**Items from a data source**:
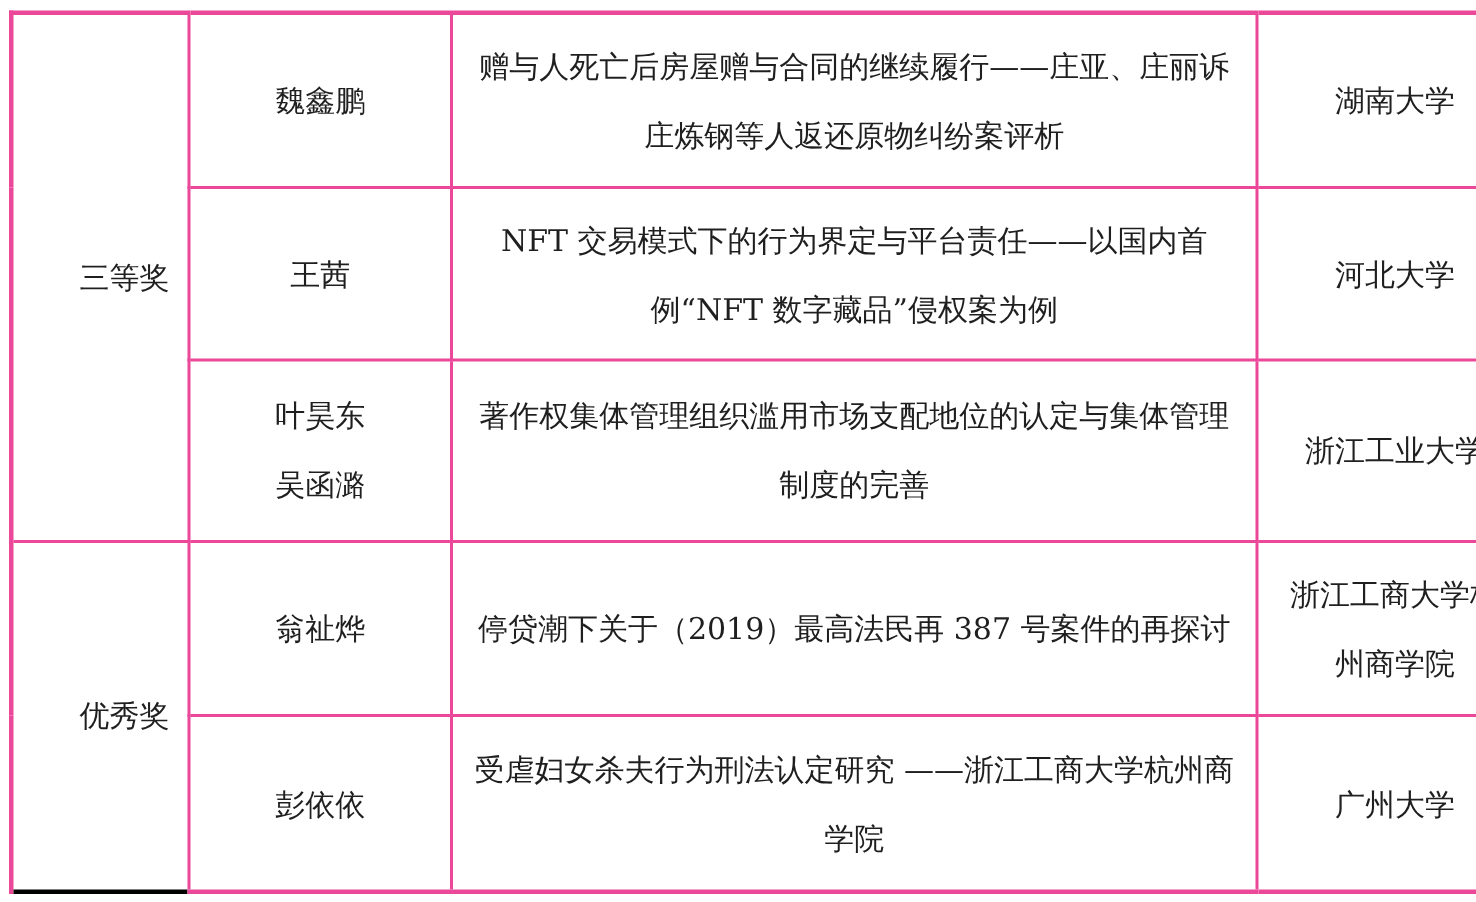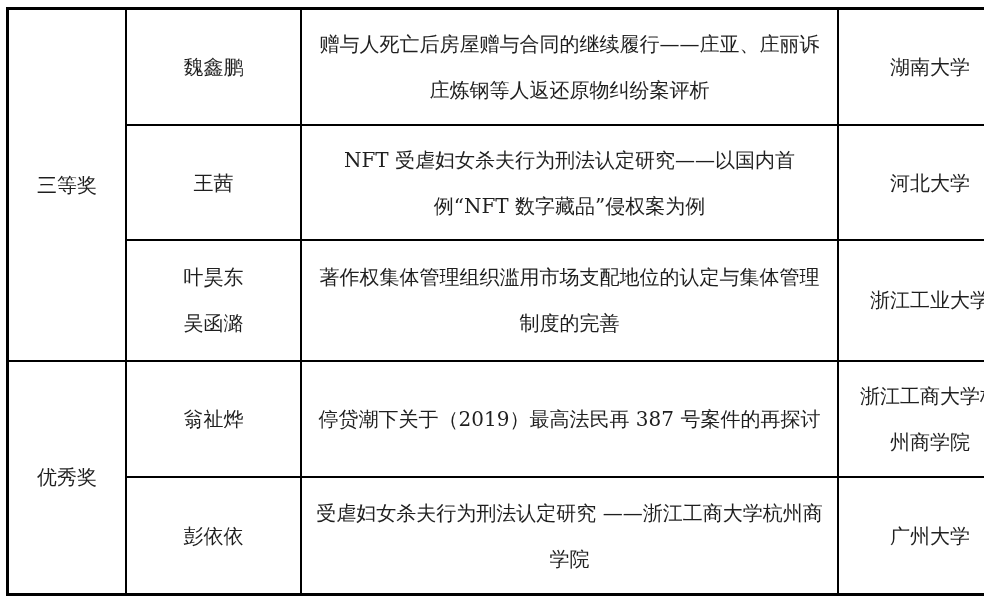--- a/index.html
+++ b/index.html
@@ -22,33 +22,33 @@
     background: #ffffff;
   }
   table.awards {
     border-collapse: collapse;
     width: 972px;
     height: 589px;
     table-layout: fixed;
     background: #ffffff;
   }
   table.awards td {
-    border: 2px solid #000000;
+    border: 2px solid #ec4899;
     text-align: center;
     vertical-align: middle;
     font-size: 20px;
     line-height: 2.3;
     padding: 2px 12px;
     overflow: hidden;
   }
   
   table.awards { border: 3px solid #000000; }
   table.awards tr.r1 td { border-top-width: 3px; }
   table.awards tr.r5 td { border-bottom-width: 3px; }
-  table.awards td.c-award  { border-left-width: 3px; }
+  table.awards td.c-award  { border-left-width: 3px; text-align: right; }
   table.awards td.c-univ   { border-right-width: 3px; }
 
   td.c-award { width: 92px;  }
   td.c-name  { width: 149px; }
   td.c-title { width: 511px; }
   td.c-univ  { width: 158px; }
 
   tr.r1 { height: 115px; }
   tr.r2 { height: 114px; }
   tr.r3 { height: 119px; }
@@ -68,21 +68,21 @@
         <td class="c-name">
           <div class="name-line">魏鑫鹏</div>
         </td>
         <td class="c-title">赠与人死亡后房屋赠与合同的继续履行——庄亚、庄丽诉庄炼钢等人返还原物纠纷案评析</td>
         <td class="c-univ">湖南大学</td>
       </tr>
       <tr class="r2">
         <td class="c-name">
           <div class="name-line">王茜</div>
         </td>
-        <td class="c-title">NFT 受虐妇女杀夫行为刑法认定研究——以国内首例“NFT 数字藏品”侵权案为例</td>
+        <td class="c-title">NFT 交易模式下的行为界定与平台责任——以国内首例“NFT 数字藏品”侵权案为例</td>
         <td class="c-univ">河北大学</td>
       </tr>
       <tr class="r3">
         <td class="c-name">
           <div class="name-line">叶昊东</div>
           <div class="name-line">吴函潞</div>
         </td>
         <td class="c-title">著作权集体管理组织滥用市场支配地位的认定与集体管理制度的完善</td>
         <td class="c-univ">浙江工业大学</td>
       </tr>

**What the exercise asks**: Give the entries above again word for word, without the pictures.

**Exercise solution**:
--- a/index.html
+++ b/index.html
@@ -22,33 +22,33 @@
     background: #ffffff;
   }
   table.awards {
     border-collapse: collapse;
     width: 972px;
     height: 589px;
     table-layout: fixed;
     background: #ffffff;
   }
   table.awards td {
-    border: 2px solid #000000;
+    border: 2px solid #ec4899;
     text-align: center;
     vertical-align: middle;
     font-size: 20px;
     line-height: 2.3;
     padding: 2px 12px;
     overflow: hidden;
   }
   
   table.awards { border: 3px solid #000000; }
   table.awards tr.r1 td { border-top-width: 3px; }
   table.awards tr.r5 td { border-bottom-width: 3px; }
-  table.awards td.c-award  { border-left-width: 3px; }
+  table.awards td.c-award  { border-left-width: 3px; text-align: right; }
   table.awards td.c-univ   { border-right-width: 3px; }
 
   td.c-award { width: 92px;  }
   td.c-name  { width: 149px; }
   td.c-title { width: 511px; }
   td.c-univ  { width: 158px; }
 
   tr.r1 { height: 115px; }
   tr.r2 { height: 114px; }
   tr.r3 { height: 119px; }
@@ -68,21 +68,21 @@
         <td class="c-name">
           <div class="name-line">魏鑫鹏</div>
         </td>
         <td class="c-title">赠与人死亡后房屋赠与合同的继续履行——庄亚、庄丽诉庄炼钢等人返还原物纠纷案评析</td>
         <td class="c-univ">湖南大学</td>
       </tr>
       <tr class="r2">
         <td class="c-name">
           <div class="name-line">王茜</div>
         </td>
-        <td class="c-title">NFT 受虐妇女杀夫行为刑法认定研究——以国内首例“NFT 数字藏品”侵权案为例</td>
+        <td class="c-title">NFT 交易模式下的行为界定与平台责任——以国内首例“NFT 数字藏品”侵权案为例</td>
         <td class="c-univ">河北大学</td>
       </tr>
       <tr class="r3">
         <td class="c-name">
           <div class="name-line">叶昊东</div>
           <div class="name-line">吴函潞</div>
         </td>
         <td class="c-title">著作权集体管理组织滥用市场支配地位的认定与集体管理制度的完善</td>
         <td class="c-univ">浙江工业大学</td>
       </tr>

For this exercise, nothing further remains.